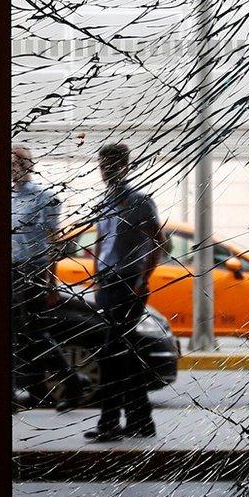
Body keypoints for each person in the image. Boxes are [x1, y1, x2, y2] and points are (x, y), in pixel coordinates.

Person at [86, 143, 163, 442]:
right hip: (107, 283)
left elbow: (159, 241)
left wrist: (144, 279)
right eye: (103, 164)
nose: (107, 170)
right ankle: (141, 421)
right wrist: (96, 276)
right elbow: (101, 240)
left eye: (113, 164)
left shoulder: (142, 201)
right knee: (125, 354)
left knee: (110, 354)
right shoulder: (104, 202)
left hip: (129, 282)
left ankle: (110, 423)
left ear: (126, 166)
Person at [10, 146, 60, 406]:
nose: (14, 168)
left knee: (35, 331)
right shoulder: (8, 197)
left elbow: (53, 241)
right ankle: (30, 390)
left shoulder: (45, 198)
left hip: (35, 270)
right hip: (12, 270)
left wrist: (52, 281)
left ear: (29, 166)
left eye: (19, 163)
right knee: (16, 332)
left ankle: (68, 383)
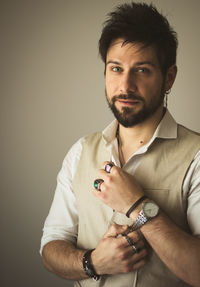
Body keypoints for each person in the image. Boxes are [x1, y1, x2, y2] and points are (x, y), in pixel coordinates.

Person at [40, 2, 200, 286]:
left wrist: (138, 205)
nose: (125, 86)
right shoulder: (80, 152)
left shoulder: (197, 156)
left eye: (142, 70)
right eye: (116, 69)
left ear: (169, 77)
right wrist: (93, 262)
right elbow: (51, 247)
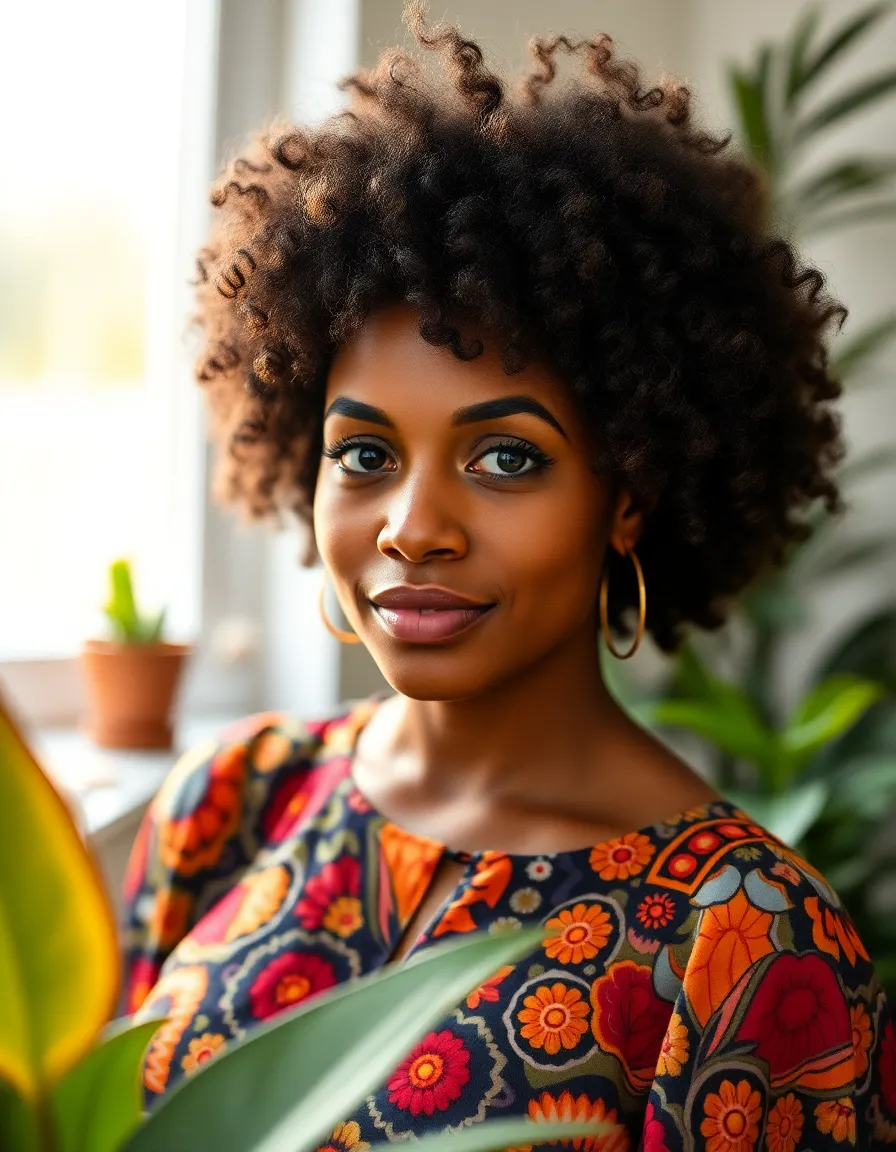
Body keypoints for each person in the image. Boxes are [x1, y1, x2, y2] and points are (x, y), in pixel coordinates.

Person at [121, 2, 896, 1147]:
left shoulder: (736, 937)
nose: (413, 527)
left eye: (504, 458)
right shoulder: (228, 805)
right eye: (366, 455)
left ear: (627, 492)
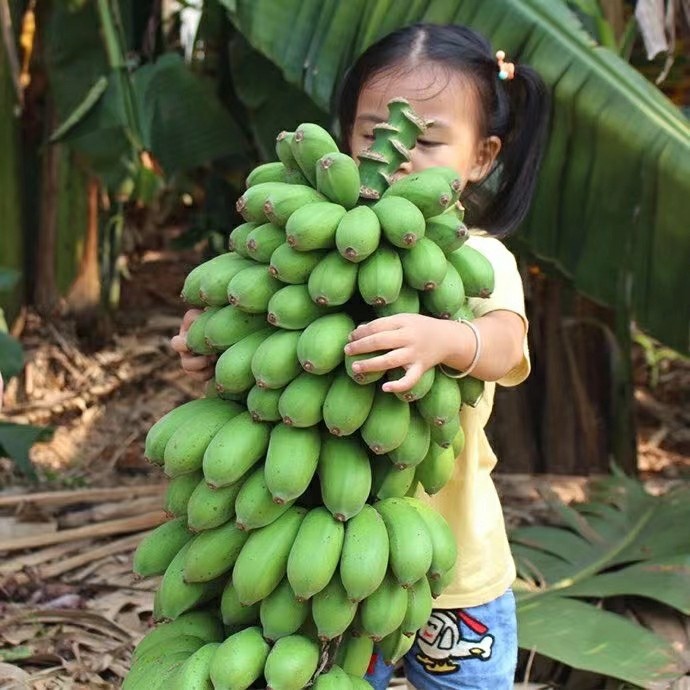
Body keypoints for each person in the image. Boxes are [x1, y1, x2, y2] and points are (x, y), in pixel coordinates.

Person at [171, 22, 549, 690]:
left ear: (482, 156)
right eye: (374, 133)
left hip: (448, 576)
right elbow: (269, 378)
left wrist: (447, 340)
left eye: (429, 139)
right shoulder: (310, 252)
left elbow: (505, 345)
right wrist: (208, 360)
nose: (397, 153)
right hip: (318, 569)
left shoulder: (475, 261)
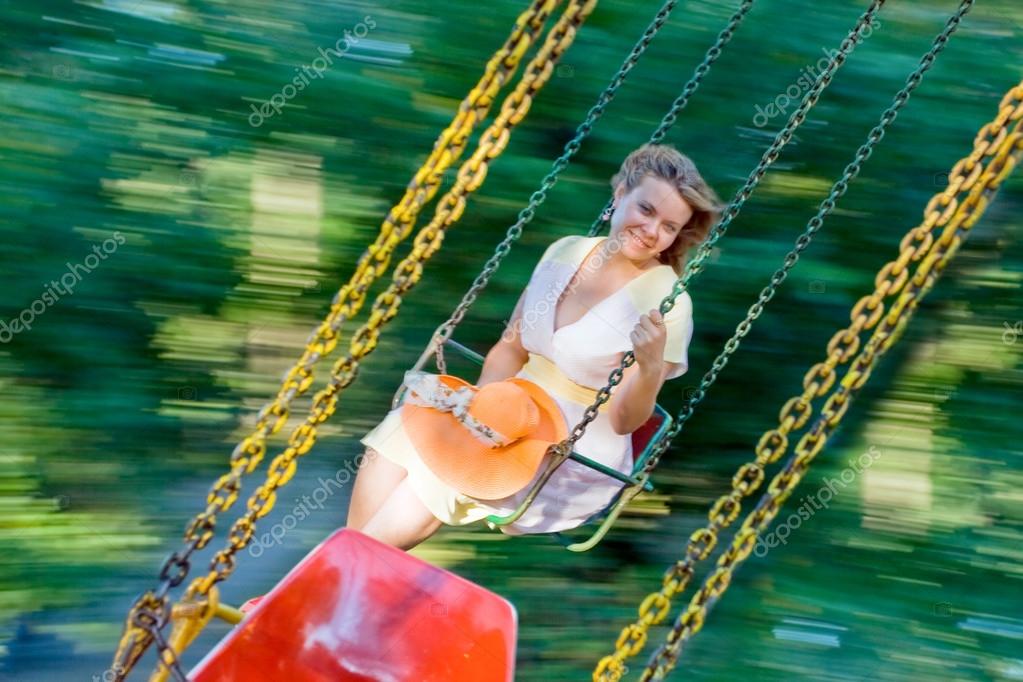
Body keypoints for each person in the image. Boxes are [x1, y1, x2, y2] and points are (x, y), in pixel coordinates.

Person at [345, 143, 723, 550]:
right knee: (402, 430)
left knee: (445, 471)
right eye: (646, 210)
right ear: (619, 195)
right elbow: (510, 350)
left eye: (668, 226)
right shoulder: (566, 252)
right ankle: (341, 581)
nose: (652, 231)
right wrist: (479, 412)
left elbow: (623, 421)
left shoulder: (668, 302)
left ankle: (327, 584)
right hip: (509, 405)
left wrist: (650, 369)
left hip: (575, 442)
--------
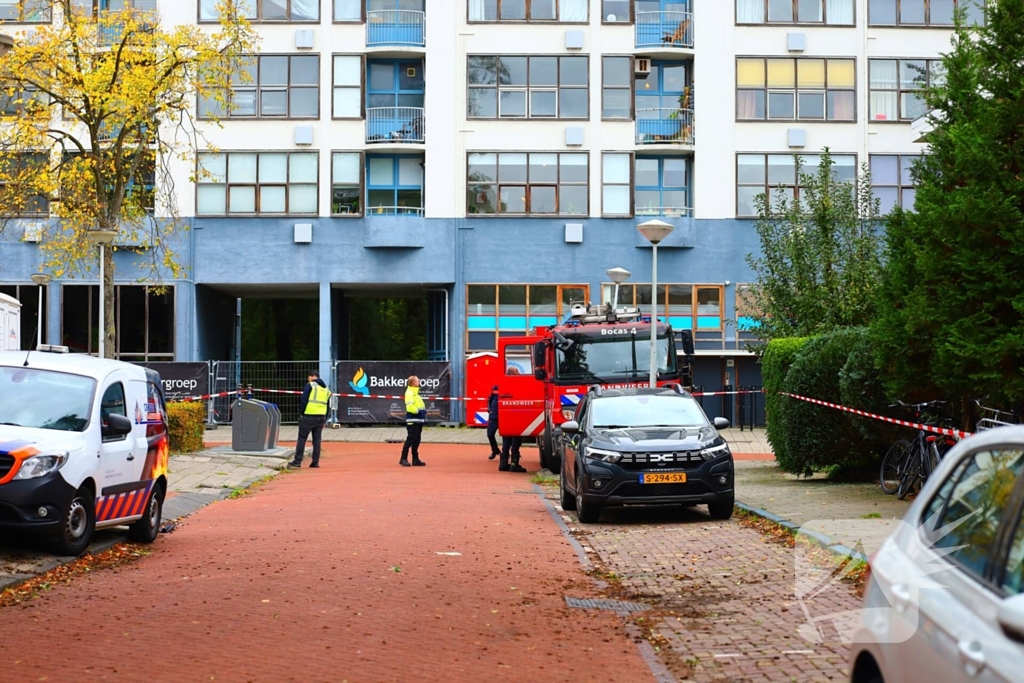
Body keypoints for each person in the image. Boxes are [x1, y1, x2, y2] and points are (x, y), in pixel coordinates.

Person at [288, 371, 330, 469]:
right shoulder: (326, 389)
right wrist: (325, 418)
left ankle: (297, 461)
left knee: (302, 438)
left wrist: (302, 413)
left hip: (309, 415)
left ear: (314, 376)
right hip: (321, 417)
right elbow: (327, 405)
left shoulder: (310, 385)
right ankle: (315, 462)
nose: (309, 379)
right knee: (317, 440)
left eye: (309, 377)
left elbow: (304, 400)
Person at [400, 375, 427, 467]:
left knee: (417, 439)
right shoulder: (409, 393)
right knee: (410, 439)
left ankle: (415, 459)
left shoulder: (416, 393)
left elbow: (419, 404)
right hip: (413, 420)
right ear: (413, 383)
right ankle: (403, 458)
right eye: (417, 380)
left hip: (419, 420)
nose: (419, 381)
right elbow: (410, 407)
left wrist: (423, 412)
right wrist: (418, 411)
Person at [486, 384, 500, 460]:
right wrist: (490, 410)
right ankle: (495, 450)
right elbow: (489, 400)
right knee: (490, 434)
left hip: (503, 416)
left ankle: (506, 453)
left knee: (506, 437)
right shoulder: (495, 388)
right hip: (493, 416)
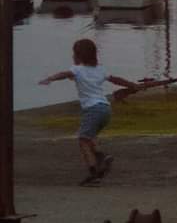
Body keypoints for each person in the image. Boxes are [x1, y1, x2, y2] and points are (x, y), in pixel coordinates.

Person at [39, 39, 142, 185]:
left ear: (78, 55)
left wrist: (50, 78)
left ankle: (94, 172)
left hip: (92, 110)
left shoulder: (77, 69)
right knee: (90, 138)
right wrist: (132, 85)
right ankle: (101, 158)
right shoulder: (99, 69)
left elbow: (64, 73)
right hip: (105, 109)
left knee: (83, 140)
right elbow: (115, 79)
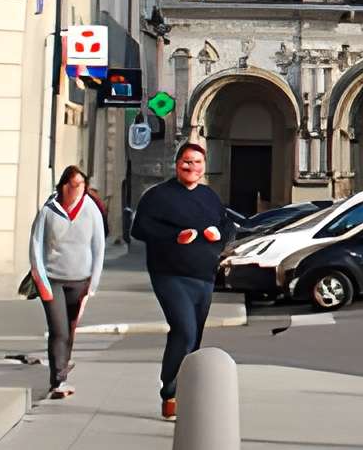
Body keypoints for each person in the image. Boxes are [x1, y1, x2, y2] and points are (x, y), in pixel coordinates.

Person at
--------
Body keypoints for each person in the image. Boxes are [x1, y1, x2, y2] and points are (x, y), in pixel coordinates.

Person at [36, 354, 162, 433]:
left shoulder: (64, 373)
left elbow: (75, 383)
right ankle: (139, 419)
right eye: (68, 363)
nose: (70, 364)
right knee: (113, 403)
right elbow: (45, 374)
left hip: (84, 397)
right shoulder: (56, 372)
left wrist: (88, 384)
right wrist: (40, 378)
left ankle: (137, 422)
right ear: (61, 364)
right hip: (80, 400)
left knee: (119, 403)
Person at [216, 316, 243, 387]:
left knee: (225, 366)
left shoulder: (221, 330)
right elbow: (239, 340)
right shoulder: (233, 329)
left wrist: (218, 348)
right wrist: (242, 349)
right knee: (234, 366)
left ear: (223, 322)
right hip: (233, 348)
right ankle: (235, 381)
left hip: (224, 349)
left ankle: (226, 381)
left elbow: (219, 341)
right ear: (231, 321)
--------
§ About this task
When you reach the line that has "left hip: (309, 415)" in the data above, start repeating lines exactly, and stop after the line that has "left elbow: (64, 73)"; pictures stay out.

§ Answer area
left hip: (309, 415)
left ear: (314, 376)
right hip: (321, 417)
right elbow: (327, 405)
left shoulder: (310, 385)
right ankle: (315, 462)
nose: (309, 379)
right knee: (317, 440)
left eye: (309, 377)
left elbow: (304, 400)
Person at [400, 375, 427, 467]:
left knee: (417, 439)
right shoulder: (409, 393)
right knee: (410, 439)
left ankle: (415, 459)
left shoulder: (416, 393)
left elbow: (419, 404)
right hip: (413, 420)
right ear: (413, 383)
right ankle: (403, 458)
right eye: (417, 380)
left hip: (419, 420)
nose: (419, 381)
right elbow: (410, 407)
left wrist: (423, 412)
right wrist: (418, 411)
Person at [486, 384, 500, 460]:
right wrist: (490, 410)
right ankle: (495, 450)
right elbow: (489, 400)
right knee: (490, 434)
left hip: (503, 416)
left ankle: (506, 453)
left knee: (506, 437)
right shoulder: (495, 388)
right hip: (493, 416)
Body keypoints for each person in the image. Boxes are [x1, y1, x2, y2] and points are (x, y), in pixel coordinates.

Person at [39, 39, 142, 185]:
left ear: (78, 55)
left wrist: (50, 78)
left ankle: (94, 172)
left hip: (92, 110)
left shoulder: (77, 69)
right knee: (90, 138)
right wrist: (132, 85)
right ankle: (101, 158)
right shoulder: (99, 69)
left elbow: (64, 73)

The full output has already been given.